§ **HOW TO COMPLETE THIS TASK**
Copy the rows below, replacing every "Dernier message par" with "Last post by" and leaving all other text unchanged. Leave the pictures out.

+--

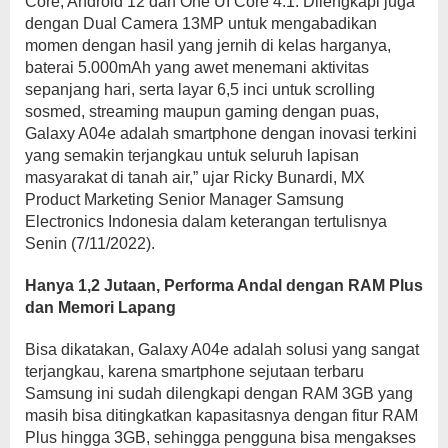
Core, Android 12 dan One UI Core 4.1. Dilengkapi juga
dengan Dual Camera 13MP untuk mengabadikan
momen dengan hasil yang jernih di kelas harganya,
baterai 5.000mAh yang awet menemani aktivitas
sepanjang hari, serta layar 6,5 inci untuk scrolling
sosmed, streaming maupun gaming dengan puas,
Galaxy A04e adalah smartphone dengan inovasi terkini
yang semakin terjangkau untuk seluruh lapisan
masyarakat di tanah air,” ujar Ricky Bunardi, MX
Product Marketing Senior Manager Samsung
Electronics Indonesia dalam keterangan tertulisnya
Senin (7/11/2022).
Hanya 1,2 Jutaan, Performa Andal dengan RAM Plus
dan Memori Lapang
Bisa dikatakan, Galaxy A04e adalah solusi yang sangat
terjangkau, karena smartphone sejutaan terbaru
Samsung ini sudah dilengkapi dengan RAM 3GB yang
masih bisa ditingkatkan kapasitasnya dengan fitur RAM
Plus hingga 3GB, sehingga pengguna bisa mengakses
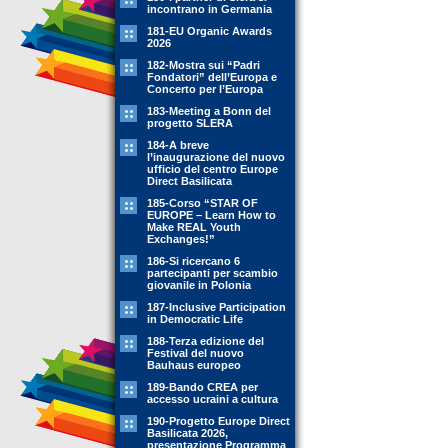
incontrano in Germania
181-EU Organic Awards
2026
182-Mostra sui “Padri
Fondatori” dell’Europa e
Concerto per l’Europa
183-Meeting a Bonn del
progetto SLERA
184-A breve
l’inaugurazione del nuovo
ufficio del centro Europe
Direct Basilicata
185-Corso “STAR OF
EUROPE – Learn How to
Make REAL Youth
Exchanges!”
186-Si ricercano 6
partecipanti per scambio
giovanile in Polonia
187-Inclusive Participation
in Democratic Life
188-Terza edizione del
Festival del nuovo
Bauhaus europeo
189-Bando CREA per
accesso ucraini a cultura
190-Progetto Europe Direct
Basilicata 2026,
presentazione Programma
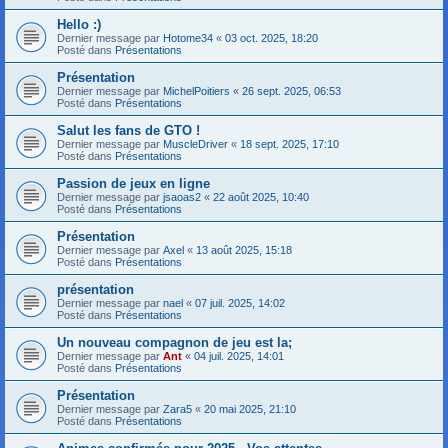
Hello :)
Dernier message par
Hotome34
«
03 oct. 2025, 18:20
Posté dans
Présentations
Présentation
Dernier message par
MichelPoitiers
«
26 sept. 2025, 06:53
Posté dans
Présentations
Salut les fans de GTO !
Dernier message par
MuscleDriver
«
18 sept. 2025, 17:10
Posté dans
Présentations
Passion de jeux en ligne
Dernier message par
jsaoas2
«
22 août 2025, 10:40
Posté dans
Présentations
Présentation
Dernier message par
Axel
«
13 août 2025, 15:18
Posté dans
Présentations
présentation
Dernier message par
nael
«
07 juil. 2025, 14:02
Posté dans
Présentations
Un nouveau compagnon de jeu est la;
Dernier message par
Ant
«
04 juil. 2025, 14:01
Posté dans
Présentations
Présentation
Dernier message par
Zara5
«
20 mai 2025, 21:10
Posté dans
Présentations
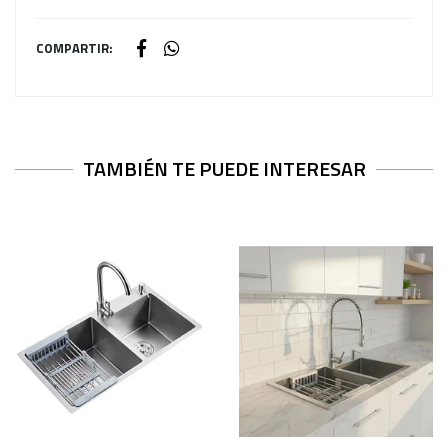
COMPARTIR:
TAMBIÉN TE PUEDE INTERESAR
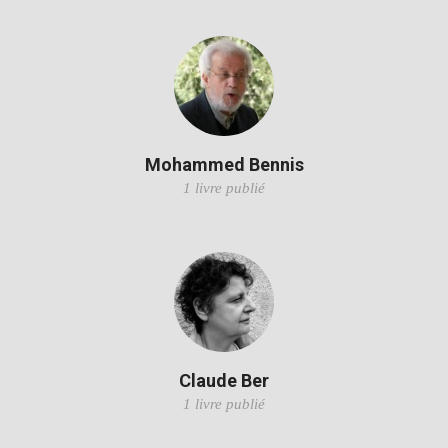
Mohammed Bennis
1 livre publié
Claude Ber
1 livre publié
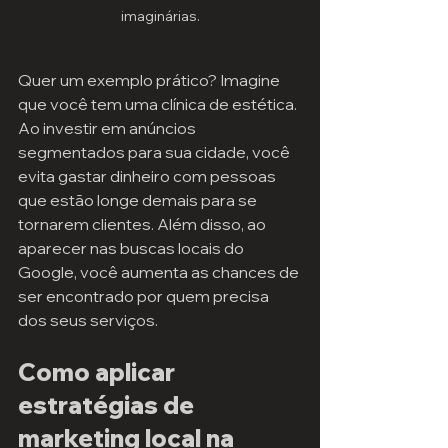
imaginárias.
Quer um exemplo prático? Imagine 
que você tem uma clínica de estética. 
Ao investir em anúncios 
segmentados para sua cidade, você 
evita gastar dinheiro com pessoas 
que estão longe demais para se 
tornarem clientes. Além disso, ao 
aparecer nas buscas locais do 
Google, você aumenta as chances de 
ser encontrado por quem precisa 
dos seus serviços.
Como aplicar 
estratégias de 
marketing local na 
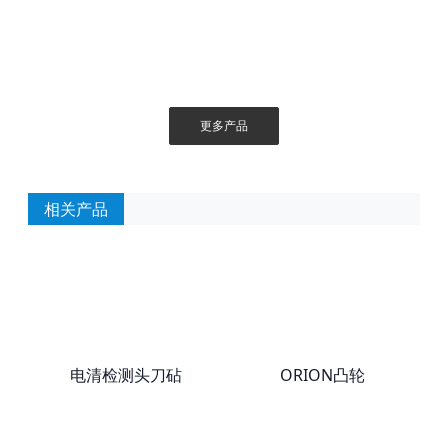
更多产品
相关产品
电清检测头刀砧
ORION凸轮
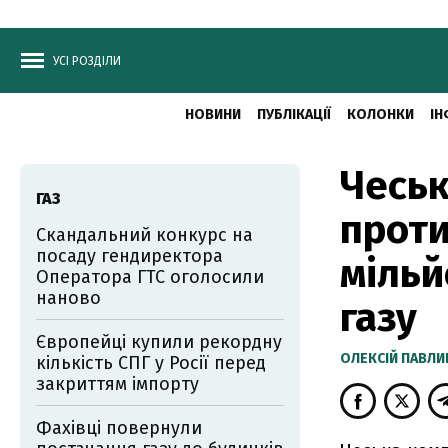
УСІ РОЗДІЛИ
НОВИНИ
ПУБЛІКАЦІЇ
КОЛОНКИ
ІН
Чеськ
ГАЗ
проти
Скандальний конкурс на
посаду гендиректора
мільй
Оператора ГТС оголосили
наново
газу
Європейці купили рекордну
ОЛЕКСІЙ ПАВЛ
кількість СПГ у Росії перед
закриттям імпорту
Фахівці повернули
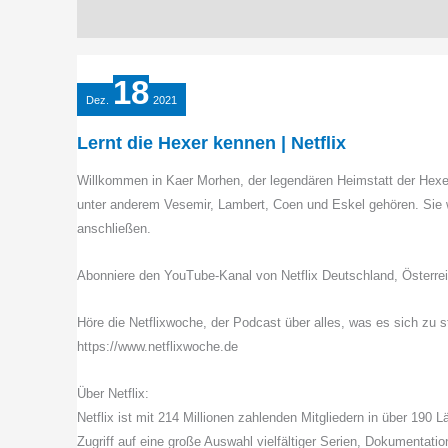
18
Dez.
2021
Lernt die Hexer kennen | Netflix
Willkommen in Kaer Morhen, der legendären Heimstatt der Hexer
unter anderem Vesemir, Lambert, Coen und Eskel gehören. Sie we
anschließen.
Abonniere den YouTube-Kanal von Netflix Deutschland, Österrei
Höre die Netflixwoche, der Podcast über alles, was es sich zu s
https://www.netflixwoche.de
Über Netflix:
Netflix ist mit 214 Millionen zahlenden Mitgliedern in über 190 
Zugriff auf eine große Auswahl vielfältiger Serien, Dokumentatio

+--

§ **ANSWER FOR THIS EXERCISE**
Core, Android 12 dan One UI Core 4.1. Dilengkapi juga
dengan Dual Camera 13MP untuk mengabadikan
momen dengan hasil yang jernih di kelas harganya,
baterai 5.000mAh yang awet menemani aktivitas
sepanjang hari, serta layar 6,5 inci untuk scrolling
sosmed, streaming maupun gaming dengan puas,
Galaxy A04e adalah smartphone dengan inovasi terkini
yang semakin terjangkau untuk seluruh lapisan
masyarakat di tanah air,” ujar Ricky Bunardi, MX
Product Marketing Senior Manager Samsung
Electronics Indonesia dalam keterangan tertulisnya
Senin (7/11/2022).
Hanya 1,2 Jutaan, Performa Andal dengan RAM Plus
dan Memori Lapang
Bisa dikatakan, Galaxy A04e adalah solusi yang sangat
terjangkau, karena smartphone sejutaan terbaru
Samsung ini sudah dilengkapi dengan RAM 3GB yang
masih bisa ditingkatkan kapasitasnya dengan fitur RAM
Plus hingga 3GB, sehingga pengguna bisa mengakses
incontrano in Germania
181-EU Organic Awards
2026
182-Mostra sui “Padri
Fondatori” dell’Europa e
Concerto per l’Europa
183-Meeting a Bonn del
progetto SLERA
184-A breve
l’inaugurazione del nuovo
ufficio del centro Europe
Direct Basilicata
185-Corso “STAR OF
EUROPE – Learn How to
Make REAL Youth
Exchanges!”
186-Si ricercano 6
partecipanti per scambio
giovanile in Polonia
187-Inclusive Participation
in Democratic Life
188-Terza edizione del
Festival del nuovo
Bauhaus europeo
189-Bando CREA per
accesso ucraini a cultura
190-Progetto Europe Direct
Basilicata 2026,
presentazione Programma
Hello :)
Last post by
Hotome34
«
03 oct. 2025, 18:20
Posté dans
Présentations
Présentation
Last post by
MichelPoitiers
«
26 sept. 2025, 06:53
Posté dans
Présentations
Salut les fans de GTO !
Last post by
MuscleDriver
«
18 sept. 2025, 17:10
Posté dans
Présentations
Passion de jeux en ligne
Last post by
jsaoas2
«
22 août 2025, 10:40
Posté dans
Présentations
Présentation
Last post by
Axel
«
13 août 2025, 15:18
Posté dans
Présentations
présentation
Last post by
nael
«
07 juil. 2025, 14:02
Posté dans
Présentations
Un nouveau compagnon de jeu est la;
Last post by
Ant
«
04 juil. 2025, 14:01
Posté dans
Présentations
Présentation
Last post by
Zara5
«
20 mai 2025, 21:10
Posté dans
Présentations
COMPARTIR:
TAMBIÉN TE PUEDE INTERESAR
Mohammed Bennis
1 livre publié
Claude Ber
1 livre publié
imaginárias.
Quer um exemplo prático? Imagine 
que você tem uma clínica de estética. 
Ao investir em anúncios 
segmentados para sua cidade, você 
evita gastar dinheiro com pessoas 
que estão longe demais para se 
tornarem clientes. Além disso, ao 
aparecer nas buscas locais do 
Google, você aumenta as chances de 
ser encontrado por quem precisa 
dos seus serviços.
Como aplicar 
estratégias de 
marketing local na 
更多产品
相关产品
电清检测头刀砧
ORION凸轮
УСІ РОЗДІЛИ
НОВИНИ
ПУБЛІКАЦІЇ
КОЛОНКИ
ІН
Чеськ
ГАЗ
проти
Скандальний конкурс на
посаду гендиректора
мільй
Оператора ГТС оголосили
наново
газу
Європейці купили рекордну
ОЛЕКСІЙ ПАВЛ
кількість СПГ у Росії перед
закриттям імпорту
Фахівці повернули
18
Dez.
2021
Lernt die Hexer kennen | Netflix
Willkommen in Kaer Morhen, der legendären Heimstatt der Hexer
unter anderem Vesemir, Lambert, Coen und Eskel gehören. Sie we
anschließen.
Abonniere den YouTube-Kanal von Netflix Deutschland, Österrei
Höre die Netflixwoche, der Podcast über alles, was es sich zu s
https://www.netflixwoche.de
Über Netflix:
Netflix ist mit 214 Millionen zahlenden Mitgliedern in über 190 
Zugriff auf eine große Auswahl vielfältiger Serien, Dokumentatio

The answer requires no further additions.